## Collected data
• • •
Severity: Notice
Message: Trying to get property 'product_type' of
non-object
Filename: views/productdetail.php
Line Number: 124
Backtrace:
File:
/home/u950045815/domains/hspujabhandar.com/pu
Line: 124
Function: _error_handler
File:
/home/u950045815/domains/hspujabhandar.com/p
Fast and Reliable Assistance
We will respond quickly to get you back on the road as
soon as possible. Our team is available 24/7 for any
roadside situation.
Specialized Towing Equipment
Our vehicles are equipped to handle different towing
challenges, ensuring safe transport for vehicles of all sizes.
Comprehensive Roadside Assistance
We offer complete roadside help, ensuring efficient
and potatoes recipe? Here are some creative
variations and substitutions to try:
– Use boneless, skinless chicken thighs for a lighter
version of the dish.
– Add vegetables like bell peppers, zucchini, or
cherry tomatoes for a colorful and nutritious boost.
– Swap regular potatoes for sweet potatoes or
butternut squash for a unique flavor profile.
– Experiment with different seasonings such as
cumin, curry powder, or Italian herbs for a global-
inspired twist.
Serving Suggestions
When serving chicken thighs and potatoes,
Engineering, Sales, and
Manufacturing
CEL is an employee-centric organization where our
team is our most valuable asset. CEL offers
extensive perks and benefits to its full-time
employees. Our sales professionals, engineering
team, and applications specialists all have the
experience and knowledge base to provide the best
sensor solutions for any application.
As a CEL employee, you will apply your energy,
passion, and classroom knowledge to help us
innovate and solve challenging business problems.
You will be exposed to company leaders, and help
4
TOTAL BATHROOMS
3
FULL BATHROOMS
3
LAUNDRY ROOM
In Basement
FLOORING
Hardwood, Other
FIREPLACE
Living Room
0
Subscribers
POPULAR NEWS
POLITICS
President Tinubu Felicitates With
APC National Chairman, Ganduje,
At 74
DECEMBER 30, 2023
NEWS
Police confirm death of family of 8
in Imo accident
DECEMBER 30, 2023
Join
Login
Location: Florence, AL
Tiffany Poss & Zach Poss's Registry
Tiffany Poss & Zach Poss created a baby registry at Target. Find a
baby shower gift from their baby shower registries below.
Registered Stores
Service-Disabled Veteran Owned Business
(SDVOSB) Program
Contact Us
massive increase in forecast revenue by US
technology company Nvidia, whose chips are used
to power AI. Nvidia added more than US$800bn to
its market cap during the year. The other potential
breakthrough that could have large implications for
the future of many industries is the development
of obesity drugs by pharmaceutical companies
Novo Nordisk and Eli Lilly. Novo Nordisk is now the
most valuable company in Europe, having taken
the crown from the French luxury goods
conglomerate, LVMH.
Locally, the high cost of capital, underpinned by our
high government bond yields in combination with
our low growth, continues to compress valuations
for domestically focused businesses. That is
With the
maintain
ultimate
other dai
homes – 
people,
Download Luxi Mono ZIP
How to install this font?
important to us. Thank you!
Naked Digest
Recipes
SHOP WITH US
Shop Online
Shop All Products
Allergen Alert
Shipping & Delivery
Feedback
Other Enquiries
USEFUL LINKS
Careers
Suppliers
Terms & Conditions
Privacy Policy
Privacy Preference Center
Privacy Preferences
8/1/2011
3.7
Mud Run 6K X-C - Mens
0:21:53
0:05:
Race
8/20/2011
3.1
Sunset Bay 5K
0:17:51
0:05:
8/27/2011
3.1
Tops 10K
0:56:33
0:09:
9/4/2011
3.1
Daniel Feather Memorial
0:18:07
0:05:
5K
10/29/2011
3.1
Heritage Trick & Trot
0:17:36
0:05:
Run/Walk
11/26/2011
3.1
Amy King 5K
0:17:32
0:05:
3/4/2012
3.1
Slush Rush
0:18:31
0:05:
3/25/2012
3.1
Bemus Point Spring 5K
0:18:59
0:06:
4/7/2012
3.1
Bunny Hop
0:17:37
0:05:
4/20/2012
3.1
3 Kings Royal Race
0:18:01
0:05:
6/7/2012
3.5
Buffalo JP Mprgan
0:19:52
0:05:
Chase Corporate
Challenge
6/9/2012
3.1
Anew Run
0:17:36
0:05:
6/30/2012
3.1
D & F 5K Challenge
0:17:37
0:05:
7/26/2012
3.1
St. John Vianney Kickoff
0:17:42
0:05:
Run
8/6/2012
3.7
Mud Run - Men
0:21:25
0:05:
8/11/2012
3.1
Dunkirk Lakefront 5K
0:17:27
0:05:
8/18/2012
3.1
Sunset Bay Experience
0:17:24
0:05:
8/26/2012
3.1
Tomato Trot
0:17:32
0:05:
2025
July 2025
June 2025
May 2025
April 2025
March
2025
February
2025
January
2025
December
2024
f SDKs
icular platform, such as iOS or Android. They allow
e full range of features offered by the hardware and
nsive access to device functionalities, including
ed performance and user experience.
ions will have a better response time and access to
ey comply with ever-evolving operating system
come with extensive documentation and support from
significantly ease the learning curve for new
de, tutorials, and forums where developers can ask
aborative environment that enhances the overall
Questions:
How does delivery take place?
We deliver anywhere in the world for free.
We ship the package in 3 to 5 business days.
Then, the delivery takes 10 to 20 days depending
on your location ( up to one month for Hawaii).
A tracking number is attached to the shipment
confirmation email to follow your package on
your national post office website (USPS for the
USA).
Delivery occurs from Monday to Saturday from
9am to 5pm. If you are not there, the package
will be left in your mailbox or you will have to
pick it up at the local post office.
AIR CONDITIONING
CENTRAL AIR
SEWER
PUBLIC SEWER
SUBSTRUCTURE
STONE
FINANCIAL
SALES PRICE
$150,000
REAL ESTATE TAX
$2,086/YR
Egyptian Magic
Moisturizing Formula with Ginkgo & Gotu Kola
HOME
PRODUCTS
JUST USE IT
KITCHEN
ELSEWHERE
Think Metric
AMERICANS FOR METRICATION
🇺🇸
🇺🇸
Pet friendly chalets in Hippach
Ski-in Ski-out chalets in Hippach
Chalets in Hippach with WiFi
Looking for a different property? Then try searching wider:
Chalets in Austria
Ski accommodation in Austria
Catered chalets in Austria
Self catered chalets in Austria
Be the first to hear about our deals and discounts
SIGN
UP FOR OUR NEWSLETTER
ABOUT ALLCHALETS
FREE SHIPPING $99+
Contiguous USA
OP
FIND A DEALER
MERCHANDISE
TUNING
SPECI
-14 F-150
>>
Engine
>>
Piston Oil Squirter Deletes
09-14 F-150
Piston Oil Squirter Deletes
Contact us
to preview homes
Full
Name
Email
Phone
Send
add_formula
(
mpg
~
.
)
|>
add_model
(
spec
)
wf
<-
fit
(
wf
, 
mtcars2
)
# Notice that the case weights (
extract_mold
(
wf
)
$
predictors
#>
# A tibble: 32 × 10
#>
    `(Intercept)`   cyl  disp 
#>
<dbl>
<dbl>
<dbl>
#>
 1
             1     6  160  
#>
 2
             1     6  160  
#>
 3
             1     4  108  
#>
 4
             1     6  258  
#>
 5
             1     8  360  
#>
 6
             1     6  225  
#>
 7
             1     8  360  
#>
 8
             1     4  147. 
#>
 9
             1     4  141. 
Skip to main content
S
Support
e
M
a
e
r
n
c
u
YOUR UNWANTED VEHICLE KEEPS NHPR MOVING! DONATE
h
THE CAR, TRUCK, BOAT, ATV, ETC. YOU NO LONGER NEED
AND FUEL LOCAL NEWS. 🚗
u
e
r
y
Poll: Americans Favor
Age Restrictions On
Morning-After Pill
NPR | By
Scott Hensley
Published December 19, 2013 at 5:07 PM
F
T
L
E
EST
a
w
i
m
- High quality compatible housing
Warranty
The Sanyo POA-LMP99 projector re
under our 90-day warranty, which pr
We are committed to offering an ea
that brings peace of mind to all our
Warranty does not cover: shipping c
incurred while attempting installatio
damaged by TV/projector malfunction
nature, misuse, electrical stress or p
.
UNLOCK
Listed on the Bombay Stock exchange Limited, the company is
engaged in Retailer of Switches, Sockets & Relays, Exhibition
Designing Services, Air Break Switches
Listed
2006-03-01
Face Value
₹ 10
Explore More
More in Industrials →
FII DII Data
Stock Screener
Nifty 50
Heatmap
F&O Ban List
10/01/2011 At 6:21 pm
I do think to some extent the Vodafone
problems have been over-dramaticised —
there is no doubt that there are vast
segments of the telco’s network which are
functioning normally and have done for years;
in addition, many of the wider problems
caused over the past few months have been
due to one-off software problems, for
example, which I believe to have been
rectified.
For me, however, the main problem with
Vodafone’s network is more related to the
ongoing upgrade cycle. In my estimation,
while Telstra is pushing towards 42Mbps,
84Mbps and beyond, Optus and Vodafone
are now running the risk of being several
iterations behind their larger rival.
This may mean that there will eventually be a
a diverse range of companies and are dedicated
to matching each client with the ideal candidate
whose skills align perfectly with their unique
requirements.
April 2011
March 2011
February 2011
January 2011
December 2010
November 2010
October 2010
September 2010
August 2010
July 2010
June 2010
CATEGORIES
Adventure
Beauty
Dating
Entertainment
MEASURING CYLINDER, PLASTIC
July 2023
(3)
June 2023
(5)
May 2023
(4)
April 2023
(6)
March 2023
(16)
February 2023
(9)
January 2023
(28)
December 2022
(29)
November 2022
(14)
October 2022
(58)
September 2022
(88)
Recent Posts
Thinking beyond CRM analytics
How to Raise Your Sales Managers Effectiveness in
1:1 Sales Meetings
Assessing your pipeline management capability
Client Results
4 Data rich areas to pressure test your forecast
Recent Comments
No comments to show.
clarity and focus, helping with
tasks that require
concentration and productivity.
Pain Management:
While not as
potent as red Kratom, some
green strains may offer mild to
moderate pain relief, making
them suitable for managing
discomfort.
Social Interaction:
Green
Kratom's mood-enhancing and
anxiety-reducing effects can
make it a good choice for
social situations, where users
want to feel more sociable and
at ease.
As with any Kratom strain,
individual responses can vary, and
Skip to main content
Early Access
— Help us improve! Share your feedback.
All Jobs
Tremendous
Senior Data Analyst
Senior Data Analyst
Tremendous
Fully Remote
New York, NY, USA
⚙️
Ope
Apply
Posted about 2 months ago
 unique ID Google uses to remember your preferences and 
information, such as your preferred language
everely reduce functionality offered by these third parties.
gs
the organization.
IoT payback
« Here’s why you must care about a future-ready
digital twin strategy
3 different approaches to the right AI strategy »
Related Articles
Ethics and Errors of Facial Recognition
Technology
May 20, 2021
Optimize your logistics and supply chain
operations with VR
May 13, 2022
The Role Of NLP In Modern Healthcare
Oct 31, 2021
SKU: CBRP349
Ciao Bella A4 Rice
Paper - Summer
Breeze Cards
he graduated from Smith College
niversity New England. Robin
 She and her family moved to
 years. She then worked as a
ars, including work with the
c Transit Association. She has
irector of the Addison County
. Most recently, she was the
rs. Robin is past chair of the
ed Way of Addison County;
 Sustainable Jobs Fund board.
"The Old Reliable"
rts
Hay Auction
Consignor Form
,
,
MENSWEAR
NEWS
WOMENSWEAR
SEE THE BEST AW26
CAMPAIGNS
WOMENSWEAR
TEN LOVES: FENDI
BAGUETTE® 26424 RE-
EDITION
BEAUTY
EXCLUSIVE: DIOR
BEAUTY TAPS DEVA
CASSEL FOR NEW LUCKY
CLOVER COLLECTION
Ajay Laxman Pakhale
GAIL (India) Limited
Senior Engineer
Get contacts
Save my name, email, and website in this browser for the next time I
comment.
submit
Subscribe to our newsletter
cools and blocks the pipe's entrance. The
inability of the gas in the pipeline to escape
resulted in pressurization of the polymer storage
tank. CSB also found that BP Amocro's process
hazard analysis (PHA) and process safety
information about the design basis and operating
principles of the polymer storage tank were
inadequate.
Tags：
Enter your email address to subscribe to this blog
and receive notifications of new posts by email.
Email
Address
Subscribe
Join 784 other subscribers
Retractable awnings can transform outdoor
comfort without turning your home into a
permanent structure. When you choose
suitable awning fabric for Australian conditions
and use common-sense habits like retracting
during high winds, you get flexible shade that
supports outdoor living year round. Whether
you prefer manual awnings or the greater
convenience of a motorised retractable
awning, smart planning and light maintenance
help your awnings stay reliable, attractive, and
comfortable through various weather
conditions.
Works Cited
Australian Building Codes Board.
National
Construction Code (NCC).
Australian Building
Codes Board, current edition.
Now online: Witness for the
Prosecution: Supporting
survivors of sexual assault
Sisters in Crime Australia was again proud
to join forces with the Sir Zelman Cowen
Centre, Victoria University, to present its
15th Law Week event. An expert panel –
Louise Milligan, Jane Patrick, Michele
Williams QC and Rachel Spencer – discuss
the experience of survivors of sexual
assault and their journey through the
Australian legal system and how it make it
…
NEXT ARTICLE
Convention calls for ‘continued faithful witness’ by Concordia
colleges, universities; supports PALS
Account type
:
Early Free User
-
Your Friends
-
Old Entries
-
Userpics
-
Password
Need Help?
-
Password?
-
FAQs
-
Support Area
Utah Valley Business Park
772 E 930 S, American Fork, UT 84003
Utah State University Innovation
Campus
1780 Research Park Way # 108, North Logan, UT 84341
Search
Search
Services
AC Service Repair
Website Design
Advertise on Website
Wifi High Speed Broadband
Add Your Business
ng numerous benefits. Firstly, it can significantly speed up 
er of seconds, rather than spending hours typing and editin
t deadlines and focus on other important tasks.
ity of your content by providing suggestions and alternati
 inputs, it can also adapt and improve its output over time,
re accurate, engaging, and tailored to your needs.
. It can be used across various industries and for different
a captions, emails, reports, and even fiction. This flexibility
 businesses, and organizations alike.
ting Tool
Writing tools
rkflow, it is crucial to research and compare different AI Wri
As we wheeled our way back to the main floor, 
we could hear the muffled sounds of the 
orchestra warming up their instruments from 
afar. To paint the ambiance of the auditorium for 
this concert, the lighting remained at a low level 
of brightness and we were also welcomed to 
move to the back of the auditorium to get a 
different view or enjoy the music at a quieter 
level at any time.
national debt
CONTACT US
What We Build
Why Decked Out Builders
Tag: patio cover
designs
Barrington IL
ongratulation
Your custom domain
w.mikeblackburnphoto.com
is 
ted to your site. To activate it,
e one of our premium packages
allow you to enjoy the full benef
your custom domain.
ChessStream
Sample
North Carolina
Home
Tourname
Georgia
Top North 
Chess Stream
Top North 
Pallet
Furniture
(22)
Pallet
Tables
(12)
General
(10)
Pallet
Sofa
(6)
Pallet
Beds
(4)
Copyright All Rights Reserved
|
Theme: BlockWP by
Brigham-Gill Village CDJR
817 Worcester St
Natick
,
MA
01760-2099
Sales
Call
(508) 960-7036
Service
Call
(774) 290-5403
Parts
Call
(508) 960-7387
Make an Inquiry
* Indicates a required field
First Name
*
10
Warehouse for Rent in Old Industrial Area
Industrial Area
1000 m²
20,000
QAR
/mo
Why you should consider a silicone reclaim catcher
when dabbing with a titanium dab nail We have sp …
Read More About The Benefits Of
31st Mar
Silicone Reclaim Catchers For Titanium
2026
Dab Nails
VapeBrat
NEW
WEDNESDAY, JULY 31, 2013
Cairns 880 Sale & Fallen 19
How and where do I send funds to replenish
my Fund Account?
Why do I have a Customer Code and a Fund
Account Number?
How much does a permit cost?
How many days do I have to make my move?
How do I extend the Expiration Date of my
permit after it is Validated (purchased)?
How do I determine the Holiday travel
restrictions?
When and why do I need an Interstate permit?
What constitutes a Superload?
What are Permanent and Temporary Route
• • •
## WHAT THE TASK ASKS
Copy the data verbatim, starting at its first line and ending with the line that contains "team, and applications", with both of those lines included.

## RESULT
Severity: Notice
Message: Trying to get property 'product_type' of
non-object
Filename: views/productdetail.php
Line Number: 124
Backtrace:
File:
/home/u950045815/domains/hspujabhandar.com/pu
Line: 124
Function: _error_handler
File:
/home/u950045815/domains/hspujabhandar.com/p
Fast and Reliable Assistance
We will respond quickly to get you back on the road as
soon as possible. Our team is available 24/7 for any
roadside situation.
Specialized Towing Equipment
Our vehicles are equipped to handle different towing
challenges, ensuring safe transport for vehicles of all sizes.
Comprehensive Roadside Assistance
We offer complete roadside help, ensuring efficient
and potatoes recipe? Here are some creative
variations and substitutions to try:
– Use boneless, skinless chicken thighs for a lighter
version of the dish.
– Add vegetables like bell peppers, zucchini, or
cherry tomatoes for a colorful and nutritious boost.
– Swap regular potatoes for sweet potatoes or
butternut squash for a unique flavor profile.
– Experiment with different seasonings such as
cumin, curry powder, or Italian herbs for a global-
inspired twist.
Serving Suggestions
When serving chicken thighs and potatoes,
Engineering, Sales, and
Manufacturing
CEL is an employee-centric organization where our
team is our most valuable asset. CEL offers
extensive perks and benefits to its full-time
employees. Our sales professionals, engineering
team, and applications specialists all have the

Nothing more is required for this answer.